Evaluation of ChatGPT 4.0 in Thoracic Imaging and Diagnostics

Golnaz Lotfian; Keyur Parekh; Mohammed Abdul Sami; Pokhraj P Suthar

doi:10.7759/cureus.73741

Evaluation of ChatGPT 4.0 in Thoracic Imaging and Diagnostics

Cureus. 2024 Nov 15;16(11):e73741. doi: 10.7759/cureus.73741. eCollection 2024 Nov.

Authors

Golnaz Lotfian¹, Keyur Parekh¹, Mohammed Abdul Sami¹, Pokhraj P Suthar¹

Affiliation

¹ Department of Diagnostic Radiology and Nuclear Medicine, Rush University Medical Center, Chicago, USA.

Abstract

Recent advancements in natural language processing (NLP) have profoundly transformed the medical industry, enhancing large cohort data analysis, improving diagnostic capabilities, and streamlining clinical workflows.

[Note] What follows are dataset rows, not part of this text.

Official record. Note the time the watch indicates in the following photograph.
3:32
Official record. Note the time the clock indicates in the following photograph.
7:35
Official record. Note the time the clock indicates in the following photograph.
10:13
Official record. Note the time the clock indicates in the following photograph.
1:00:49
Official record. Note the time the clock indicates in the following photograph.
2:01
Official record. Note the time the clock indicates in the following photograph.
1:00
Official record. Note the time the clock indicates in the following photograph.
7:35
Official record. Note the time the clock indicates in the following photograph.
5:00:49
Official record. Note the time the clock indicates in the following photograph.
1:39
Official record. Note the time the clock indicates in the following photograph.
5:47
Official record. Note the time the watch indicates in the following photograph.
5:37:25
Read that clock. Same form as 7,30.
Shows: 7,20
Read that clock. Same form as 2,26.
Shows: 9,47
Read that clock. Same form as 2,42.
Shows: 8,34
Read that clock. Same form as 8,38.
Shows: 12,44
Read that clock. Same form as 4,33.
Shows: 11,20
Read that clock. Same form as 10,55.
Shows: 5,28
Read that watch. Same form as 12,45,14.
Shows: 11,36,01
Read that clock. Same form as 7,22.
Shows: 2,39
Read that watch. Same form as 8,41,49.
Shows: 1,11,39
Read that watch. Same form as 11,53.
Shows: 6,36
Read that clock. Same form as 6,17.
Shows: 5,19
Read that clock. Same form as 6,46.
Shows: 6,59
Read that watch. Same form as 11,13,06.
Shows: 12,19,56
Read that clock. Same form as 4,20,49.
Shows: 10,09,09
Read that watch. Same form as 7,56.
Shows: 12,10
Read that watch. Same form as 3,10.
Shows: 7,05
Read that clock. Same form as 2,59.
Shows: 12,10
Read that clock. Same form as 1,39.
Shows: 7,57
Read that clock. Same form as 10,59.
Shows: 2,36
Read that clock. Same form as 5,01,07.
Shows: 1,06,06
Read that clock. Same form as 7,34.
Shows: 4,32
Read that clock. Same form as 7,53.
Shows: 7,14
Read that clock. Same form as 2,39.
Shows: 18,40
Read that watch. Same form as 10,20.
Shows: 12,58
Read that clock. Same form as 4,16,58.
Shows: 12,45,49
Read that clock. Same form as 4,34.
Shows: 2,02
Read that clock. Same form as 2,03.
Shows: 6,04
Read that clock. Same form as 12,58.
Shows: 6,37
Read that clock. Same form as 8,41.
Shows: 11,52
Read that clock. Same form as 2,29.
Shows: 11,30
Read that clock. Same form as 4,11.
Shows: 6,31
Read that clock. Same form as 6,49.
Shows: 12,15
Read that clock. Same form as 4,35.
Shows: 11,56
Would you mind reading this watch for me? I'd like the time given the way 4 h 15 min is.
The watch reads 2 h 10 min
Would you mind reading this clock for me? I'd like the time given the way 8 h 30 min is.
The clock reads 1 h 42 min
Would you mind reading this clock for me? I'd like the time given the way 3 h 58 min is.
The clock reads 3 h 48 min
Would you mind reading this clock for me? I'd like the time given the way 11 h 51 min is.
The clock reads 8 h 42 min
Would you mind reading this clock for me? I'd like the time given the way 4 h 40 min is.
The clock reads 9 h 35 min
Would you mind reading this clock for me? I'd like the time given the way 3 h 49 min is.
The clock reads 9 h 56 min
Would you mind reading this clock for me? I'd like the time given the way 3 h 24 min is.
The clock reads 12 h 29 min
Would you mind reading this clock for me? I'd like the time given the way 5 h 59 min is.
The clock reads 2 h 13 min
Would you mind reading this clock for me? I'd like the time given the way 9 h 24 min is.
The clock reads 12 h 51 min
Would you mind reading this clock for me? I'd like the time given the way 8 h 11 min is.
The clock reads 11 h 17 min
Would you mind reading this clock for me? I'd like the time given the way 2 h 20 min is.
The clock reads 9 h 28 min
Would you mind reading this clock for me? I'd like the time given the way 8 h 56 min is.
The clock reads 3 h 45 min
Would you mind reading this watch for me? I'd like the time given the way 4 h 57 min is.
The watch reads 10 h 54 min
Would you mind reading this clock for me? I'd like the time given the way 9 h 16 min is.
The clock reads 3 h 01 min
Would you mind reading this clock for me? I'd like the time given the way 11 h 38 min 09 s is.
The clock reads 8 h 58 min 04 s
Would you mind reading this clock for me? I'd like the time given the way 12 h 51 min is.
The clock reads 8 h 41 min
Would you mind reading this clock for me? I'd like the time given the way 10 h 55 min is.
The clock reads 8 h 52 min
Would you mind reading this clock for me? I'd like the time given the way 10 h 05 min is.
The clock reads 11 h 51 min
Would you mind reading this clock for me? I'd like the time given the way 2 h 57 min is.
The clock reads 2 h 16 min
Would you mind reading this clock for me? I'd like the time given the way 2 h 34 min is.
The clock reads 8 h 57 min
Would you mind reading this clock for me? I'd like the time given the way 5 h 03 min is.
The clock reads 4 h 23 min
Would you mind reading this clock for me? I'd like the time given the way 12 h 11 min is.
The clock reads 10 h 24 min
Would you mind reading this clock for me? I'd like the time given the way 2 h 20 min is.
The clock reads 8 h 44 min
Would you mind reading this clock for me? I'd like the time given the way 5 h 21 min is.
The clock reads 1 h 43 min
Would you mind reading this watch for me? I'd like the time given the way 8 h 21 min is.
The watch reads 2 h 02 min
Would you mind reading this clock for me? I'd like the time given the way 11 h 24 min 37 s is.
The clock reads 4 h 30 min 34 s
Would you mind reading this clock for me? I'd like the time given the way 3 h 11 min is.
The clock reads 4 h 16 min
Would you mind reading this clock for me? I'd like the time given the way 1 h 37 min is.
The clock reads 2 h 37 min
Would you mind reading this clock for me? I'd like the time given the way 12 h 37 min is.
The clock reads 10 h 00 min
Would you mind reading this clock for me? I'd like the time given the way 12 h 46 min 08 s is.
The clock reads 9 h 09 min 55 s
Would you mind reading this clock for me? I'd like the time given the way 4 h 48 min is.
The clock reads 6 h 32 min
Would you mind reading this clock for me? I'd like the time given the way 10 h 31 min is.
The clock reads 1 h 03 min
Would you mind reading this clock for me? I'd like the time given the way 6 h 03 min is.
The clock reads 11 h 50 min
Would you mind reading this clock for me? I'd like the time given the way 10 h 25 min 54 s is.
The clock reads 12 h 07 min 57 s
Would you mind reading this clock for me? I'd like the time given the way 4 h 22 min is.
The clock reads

Among the leading tools in this domain is ChatGPT 4.0 (OpenAI, San Francisco, California, US), a commercial NLP model widely used across various applications. This study evaluates the diagnostic performance of ChatGPT 4.0 specifically in thoracic imaging by assessing its ability to answer diagnostic questions related to this field. We utilized the model to respond to multiple-choice questions derived from thoracic imaging scenarios, followed by rigorous statistical analysis to assess its accuracy and variability across different subgroups. Our analysis revealed significant variability across different subgroups. Overall, the model achieved an impressive accuracy of 84.9% in diagnosing thoracic radiology questions. It excelled in terminology and diagnostic signs, achieving perfect scores, and demonstrated strong performance in the intensive care and normal anatomy categories, with accuracies of 90% and 80%, respectively. In pathology subgroups, ChatGPT achieved an average accuracy of 89.1%, particularly excelling in diagnosing infectious pneumonia and atelectasis, though it scored lower in diffuse alveolar disease (66.7%). For disease-related questions, the mean accuracy was 79.1%, with perfect scores in several specific subcategories. However, accuracy was notably lower for vascular disease (50%) and lung cancer (66.7%). In conclusion, while ChatGPT 4.0 shows strong potential in diagnosing thoracic conditions, the variability identified underscores the necessity for ongoing research and refinement of its transformer architecture. This will enhance its reliability and applicability in broader clinical and patient care settings.

Keywords: ai; gpt; machine learning; natural language processing; nlp; thoracic imaging.